### What this task involves
Repeat the lines of the items below without any change, beginning with the line that contains "scientific name: Eremochloa ophiuroides" and going on through the line that contains "genus: Bellardia".

· · · · · · ·

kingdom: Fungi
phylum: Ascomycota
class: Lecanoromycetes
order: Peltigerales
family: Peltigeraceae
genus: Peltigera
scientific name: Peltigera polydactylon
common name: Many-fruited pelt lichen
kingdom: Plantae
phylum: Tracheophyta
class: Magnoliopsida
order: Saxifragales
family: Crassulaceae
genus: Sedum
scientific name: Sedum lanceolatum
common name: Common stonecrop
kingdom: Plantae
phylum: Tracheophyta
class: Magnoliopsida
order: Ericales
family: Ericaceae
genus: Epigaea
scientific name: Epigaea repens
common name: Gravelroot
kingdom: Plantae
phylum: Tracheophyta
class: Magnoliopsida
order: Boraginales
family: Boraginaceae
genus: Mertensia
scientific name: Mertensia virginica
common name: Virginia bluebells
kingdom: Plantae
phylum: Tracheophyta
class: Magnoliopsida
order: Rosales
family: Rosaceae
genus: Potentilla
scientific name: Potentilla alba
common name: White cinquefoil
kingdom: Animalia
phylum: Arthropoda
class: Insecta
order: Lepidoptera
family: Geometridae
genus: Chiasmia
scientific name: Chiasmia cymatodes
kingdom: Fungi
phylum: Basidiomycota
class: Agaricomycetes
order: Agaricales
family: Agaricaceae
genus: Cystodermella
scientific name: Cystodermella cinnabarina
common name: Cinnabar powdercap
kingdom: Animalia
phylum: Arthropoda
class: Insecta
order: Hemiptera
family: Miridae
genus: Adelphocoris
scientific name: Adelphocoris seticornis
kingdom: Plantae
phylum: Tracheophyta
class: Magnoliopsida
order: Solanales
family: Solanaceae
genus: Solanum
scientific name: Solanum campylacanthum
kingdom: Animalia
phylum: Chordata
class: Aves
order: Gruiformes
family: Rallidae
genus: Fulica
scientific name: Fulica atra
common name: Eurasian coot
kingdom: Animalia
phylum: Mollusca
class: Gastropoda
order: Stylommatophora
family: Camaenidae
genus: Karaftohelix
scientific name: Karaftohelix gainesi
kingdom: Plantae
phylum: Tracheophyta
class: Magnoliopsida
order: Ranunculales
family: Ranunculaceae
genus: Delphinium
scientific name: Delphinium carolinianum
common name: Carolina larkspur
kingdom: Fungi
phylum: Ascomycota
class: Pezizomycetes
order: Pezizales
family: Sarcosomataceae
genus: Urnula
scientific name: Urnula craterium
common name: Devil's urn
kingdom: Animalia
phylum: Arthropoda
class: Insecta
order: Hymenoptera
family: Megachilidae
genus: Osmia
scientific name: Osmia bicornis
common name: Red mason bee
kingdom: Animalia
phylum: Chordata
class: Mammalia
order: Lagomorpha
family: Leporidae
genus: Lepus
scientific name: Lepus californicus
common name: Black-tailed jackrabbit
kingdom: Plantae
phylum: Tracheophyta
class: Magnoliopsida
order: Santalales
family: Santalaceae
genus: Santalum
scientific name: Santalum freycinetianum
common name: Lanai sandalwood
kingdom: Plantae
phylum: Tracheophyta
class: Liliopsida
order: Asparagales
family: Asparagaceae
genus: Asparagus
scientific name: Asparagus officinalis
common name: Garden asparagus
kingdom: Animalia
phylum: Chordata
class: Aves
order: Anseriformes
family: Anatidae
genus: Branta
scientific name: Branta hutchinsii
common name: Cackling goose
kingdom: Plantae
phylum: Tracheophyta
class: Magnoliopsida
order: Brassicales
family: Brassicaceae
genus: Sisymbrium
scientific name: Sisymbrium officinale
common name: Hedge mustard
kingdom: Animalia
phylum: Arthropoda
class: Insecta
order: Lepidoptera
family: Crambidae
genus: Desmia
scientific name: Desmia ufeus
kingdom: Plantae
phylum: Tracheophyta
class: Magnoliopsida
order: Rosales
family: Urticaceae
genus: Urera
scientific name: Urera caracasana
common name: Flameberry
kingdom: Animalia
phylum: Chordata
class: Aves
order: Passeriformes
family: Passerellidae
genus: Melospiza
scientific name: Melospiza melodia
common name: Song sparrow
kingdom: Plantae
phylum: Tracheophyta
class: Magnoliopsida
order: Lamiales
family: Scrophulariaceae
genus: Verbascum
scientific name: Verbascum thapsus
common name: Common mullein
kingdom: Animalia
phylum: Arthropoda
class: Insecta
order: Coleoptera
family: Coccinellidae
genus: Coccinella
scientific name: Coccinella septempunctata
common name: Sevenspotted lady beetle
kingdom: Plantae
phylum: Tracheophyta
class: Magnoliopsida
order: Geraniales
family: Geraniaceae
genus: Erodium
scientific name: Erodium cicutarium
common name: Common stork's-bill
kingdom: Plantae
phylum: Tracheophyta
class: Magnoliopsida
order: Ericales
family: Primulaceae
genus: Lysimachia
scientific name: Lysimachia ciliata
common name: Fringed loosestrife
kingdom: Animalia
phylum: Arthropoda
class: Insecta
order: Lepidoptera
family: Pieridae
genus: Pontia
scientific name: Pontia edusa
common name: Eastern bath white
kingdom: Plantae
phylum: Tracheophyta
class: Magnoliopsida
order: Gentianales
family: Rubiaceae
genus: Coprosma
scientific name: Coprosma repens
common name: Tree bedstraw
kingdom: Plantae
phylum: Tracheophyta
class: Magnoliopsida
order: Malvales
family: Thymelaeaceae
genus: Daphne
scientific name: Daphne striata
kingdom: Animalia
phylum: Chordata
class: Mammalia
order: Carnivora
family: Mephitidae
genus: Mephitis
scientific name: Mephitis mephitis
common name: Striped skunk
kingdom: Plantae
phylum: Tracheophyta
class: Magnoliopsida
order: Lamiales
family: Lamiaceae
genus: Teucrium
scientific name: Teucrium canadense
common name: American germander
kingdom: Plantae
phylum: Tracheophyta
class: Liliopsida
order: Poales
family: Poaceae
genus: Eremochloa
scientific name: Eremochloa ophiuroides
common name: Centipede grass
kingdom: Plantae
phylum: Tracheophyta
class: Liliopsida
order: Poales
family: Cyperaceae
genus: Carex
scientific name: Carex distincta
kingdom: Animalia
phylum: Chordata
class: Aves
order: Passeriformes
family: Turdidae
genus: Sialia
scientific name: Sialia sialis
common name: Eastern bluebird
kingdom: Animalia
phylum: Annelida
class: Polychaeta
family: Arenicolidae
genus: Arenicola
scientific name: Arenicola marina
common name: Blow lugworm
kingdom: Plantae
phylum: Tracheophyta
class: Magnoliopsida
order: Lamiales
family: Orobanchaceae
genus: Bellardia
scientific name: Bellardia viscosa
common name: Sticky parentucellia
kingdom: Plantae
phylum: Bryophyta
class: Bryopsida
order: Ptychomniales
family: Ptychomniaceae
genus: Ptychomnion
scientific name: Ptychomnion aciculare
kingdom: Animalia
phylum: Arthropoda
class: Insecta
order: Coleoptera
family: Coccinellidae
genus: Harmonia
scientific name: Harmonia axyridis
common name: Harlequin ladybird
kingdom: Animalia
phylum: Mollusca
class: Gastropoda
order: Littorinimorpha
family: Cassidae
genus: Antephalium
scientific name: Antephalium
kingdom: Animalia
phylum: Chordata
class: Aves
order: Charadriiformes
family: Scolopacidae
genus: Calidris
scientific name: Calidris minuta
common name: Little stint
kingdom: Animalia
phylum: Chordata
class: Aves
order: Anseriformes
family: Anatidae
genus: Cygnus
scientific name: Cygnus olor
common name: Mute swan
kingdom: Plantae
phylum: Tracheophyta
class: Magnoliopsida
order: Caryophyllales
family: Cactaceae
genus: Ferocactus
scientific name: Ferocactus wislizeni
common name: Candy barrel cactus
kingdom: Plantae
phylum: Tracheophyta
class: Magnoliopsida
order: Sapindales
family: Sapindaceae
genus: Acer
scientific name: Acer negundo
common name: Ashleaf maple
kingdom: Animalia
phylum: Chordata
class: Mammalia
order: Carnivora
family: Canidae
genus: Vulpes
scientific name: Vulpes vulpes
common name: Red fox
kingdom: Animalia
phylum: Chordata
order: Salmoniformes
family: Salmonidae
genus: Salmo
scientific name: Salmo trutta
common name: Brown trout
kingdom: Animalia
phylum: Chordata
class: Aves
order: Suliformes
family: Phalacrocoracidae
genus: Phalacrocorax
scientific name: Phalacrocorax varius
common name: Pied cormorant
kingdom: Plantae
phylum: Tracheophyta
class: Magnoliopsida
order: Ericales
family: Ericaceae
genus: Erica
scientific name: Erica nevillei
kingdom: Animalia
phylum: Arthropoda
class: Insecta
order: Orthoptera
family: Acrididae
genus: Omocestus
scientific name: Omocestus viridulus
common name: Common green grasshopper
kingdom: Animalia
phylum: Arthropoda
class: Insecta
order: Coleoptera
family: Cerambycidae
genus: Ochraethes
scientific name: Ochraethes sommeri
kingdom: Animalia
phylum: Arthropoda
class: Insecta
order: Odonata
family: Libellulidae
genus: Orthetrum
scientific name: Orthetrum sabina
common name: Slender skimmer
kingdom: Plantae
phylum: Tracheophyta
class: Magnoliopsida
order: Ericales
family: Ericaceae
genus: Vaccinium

· · · · · · ·

### Answer to this problem
scientific name: Eremochloa ophiuroides
common name: Centipede grass
kingdom: Plantae
phylum: Tracheophyta
class: Liliopsida
order: Poales
family: Cyperaceae
genus: Carex
scientific name: Carex distincta
kingdom: Animalia
phylum: Chordata
class: Aves
order: Passeriformes
family: Turdidae
genus: Sialia
scientific name: Sialia sialis
common name: Eastern bluebird
kingdom: Animalia
phylum: Annelida
class: Polychaeta
family: Arenicolidae
genus: Arenicola
scientific name: Arenicola marina
common name: Blow lugworm
kingdom: Plantae
phylum: Tracheophyta
class: Magnoliopsida
order: Lamiales
family: Orobanchaceae
genus: Bellardia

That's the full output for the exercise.